YOUR OBJECTIVE:
In the listing below, find the line that contains "T-154, label: v1.2 -> v2.0" and the line that contains "T16, due: Feb 9 -> Feb 6". Quote both and every line between them, exactly, and nothing more.

++++ ENTRIES SUPPLIED

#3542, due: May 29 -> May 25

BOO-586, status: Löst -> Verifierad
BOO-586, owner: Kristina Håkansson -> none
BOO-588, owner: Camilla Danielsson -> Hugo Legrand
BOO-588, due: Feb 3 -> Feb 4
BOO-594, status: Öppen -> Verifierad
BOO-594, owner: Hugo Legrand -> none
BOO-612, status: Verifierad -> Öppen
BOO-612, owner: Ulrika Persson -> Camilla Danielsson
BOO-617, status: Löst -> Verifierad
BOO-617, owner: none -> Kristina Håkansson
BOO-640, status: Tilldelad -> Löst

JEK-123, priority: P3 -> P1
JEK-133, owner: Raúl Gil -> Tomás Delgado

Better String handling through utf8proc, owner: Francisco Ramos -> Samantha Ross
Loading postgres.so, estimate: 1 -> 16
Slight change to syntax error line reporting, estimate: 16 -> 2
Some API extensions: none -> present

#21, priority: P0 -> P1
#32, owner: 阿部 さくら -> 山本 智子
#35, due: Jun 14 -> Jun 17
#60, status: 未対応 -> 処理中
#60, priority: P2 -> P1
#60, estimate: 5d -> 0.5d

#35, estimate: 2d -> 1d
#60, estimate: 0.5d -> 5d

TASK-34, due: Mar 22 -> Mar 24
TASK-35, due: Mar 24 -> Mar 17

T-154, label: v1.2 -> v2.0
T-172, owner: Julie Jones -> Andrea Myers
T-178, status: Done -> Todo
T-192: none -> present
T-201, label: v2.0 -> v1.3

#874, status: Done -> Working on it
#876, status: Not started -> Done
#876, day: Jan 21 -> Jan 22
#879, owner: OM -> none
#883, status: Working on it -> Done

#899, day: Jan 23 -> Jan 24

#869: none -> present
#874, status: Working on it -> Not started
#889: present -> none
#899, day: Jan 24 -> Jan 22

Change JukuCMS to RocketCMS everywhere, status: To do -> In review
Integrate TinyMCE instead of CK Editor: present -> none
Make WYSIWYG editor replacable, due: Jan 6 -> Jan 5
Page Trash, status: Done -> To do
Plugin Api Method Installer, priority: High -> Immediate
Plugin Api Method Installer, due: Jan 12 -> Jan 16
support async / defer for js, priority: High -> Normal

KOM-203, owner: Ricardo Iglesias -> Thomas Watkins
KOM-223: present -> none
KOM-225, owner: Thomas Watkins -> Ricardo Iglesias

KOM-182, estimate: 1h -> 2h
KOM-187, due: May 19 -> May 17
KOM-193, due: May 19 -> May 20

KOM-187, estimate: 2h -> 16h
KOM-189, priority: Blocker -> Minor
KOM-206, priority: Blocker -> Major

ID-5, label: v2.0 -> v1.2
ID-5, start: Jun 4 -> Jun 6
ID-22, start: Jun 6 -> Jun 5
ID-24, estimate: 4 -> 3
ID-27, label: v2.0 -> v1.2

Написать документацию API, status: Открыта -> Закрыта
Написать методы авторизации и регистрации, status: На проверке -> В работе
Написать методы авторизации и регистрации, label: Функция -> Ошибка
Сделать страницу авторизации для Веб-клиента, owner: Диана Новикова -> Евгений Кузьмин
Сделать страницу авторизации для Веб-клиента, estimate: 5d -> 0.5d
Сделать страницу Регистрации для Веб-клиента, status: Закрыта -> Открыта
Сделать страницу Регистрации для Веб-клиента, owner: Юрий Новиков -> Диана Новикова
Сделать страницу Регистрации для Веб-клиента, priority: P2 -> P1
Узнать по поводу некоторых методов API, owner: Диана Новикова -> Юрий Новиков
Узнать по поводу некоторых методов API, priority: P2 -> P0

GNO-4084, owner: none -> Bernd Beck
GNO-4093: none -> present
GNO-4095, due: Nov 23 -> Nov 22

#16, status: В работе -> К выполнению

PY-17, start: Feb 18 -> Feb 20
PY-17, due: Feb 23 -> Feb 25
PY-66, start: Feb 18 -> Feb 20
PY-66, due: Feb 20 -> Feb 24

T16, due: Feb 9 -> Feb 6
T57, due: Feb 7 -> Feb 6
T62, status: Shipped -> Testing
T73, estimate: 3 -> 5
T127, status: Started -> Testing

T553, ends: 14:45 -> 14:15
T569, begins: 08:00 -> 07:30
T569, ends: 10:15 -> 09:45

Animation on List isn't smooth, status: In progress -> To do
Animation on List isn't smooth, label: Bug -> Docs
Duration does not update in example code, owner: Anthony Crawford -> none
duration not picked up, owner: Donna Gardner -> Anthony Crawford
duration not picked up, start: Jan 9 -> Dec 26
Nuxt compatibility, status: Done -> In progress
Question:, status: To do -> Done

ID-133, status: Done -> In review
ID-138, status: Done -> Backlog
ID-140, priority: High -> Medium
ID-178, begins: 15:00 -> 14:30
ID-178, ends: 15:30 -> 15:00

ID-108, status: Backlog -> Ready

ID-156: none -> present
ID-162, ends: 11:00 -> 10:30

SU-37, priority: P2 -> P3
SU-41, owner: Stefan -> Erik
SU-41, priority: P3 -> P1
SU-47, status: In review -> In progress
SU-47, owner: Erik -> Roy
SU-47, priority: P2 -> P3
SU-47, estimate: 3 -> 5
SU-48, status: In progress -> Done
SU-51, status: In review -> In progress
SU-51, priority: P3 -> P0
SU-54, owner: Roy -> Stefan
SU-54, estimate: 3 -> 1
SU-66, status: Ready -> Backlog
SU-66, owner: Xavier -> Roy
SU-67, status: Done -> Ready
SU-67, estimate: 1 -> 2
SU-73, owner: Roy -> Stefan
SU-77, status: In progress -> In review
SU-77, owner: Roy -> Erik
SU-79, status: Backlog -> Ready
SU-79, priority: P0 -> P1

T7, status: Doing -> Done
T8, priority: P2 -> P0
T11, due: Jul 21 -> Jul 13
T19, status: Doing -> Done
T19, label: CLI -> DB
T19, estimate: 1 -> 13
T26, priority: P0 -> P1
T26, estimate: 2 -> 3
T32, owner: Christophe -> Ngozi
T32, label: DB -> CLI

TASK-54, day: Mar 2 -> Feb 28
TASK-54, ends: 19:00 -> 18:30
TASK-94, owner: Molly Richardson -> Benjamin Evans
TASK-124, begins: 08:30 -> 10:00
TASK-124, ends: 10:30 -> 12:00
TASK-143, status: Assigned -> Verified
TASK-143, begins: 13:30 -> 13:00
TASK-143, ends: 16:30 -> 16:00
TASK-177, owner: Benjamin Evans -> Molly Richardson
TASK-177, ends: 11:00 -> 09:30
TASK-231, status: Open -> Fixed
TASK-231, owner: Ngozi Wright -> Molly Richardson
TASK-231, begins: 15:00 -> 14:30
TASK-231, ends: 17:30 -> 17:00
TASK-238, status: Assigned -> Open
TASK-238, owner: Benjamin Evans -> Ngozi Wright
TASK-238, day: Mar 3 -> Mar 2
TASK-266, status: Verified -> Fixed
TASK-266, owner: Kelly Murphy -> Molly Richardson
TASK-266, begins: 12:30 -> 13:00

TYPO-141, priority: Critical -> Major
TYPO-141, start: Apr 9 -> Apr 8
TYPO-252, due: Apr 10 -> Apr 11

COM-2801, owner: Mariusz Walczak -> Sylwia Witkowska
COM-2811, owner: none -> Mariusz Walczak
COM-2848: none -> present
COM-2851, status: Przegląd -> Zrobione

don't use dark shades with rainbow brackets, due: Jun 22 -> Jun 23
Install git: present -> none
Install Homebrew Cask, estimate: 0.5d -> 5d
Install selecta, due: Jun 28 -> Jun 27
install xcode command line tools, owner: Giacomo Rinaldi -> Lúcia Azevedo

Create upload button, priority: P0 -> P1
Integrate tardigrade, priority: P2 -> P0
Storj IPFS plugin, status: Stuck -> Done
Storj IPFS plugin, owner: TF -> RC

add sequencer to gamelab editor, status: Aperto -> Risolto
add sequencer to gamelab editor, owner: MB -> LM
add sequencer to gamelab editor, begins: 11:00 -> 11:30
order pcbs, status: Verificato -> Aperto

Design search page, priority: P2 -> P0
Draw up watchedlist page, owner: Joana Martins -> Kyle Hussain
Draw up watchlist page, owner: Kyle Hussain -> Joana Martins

++++++++

EXPECTED OUTPUT:
T-154, label: v1.2 -> v2.0
T-172, owner: Julie Jones -> Andrea Myers
T-178, status: Done -> Todo
T-192: none -> present
T-201, label: v2.0 -> v1.3

#874, status: Done -> Working on it
#876, status: Not started -> Done
#876, day: Jan 21 -> Jan 22
#879, owner: OM -> none
#883, status: Working on it -> Done

#899, day: Jan 23 -> Jan 24

#869: none -> present
#874, status: Working on it -> Not started
#889: present -> none
#899, day: Jan 24 -> Jan 22

Change JukuCMS to RocketCMS everywhere, status: To do -> In review
Integrate TinyMCE instead of CK Editor: present -> none
Make WYSIWYG editor replacable, due: Jan 6 -> Jan 5
Page Trash, status: Done -> To do
Plugin Api Method Installer, priority: High -> Immediate
Plugin Api Method Installer, due: Jan 12 -> Jan 16
support async / defer for js, priority: High -> Normal

KOM-203, owner: Ricardo Iglesias -> Thomas Watkins
KOM-223: present -> none
KOM-225, owner: Thomas Watkins -> Ricardo Iglesias

KOM-182, estimate: 1h -> 2h
KOM-187, due: May 19 -> May 17
KOM-193, due: May 19 -> May 20

KOM-187, estimate: 2h -> 16h
KOM-189, priority: Blocker -> Minor
KOM-206, priority: Blocker -> Major

ID-5, label: v2.0 -> v1.2
ID-5, start: Jun 4 -> Jun 6
ID-22, start: Jun 6 -> Jun 5
ID-24, estimate: 4 -> 3
ID-27, label: v2.0 -> v1.2

Написать документацию API, status: Открыта -> Закрыта
Написать методы авторизации и регистрации, status: На проверке -> В работе
Написать методы авторизации и регистрации, label: Функция -> Ошибка
Сделать страницу авторизации для Веб-клиента, owner: Диана Новикова -> Евгений Кузьмин
Сделать страницу авторизации для Веб-клиента, estimate: 5d -> 0.5d
Сделать страницу Регистрации для Веб-клиента, status: Закрыта -> Открыта
Сделать страницу Регистрации для Веб-клиента, owner: Юрий Новиков -> Диана Новикова
Сделать страницу Регистрации для Веб-клиента, priority: P2 -> P1
Узнать по поводу некоторых методов API, owner: Диана Новикова -> Юрий Новиков
Узнать по поводу некоторых методов API, priority: P2 -> P0

GNO-4084, owner: none -> Bernd Beck
GNO-4093: none -> present
GNO-4095, due: Nov 23 -> Nov 22

#16, status: В работе -> К выполнению

PY-17, start: Feb 18 -> Feb 20
PY-17, due: Feb 23 -> Feb 25
PY-66, start: Feb 18 -> Feb 20
PY-66, due: Feb 20 -> Feb 24

T16, due: Feb 9 -> Feb 6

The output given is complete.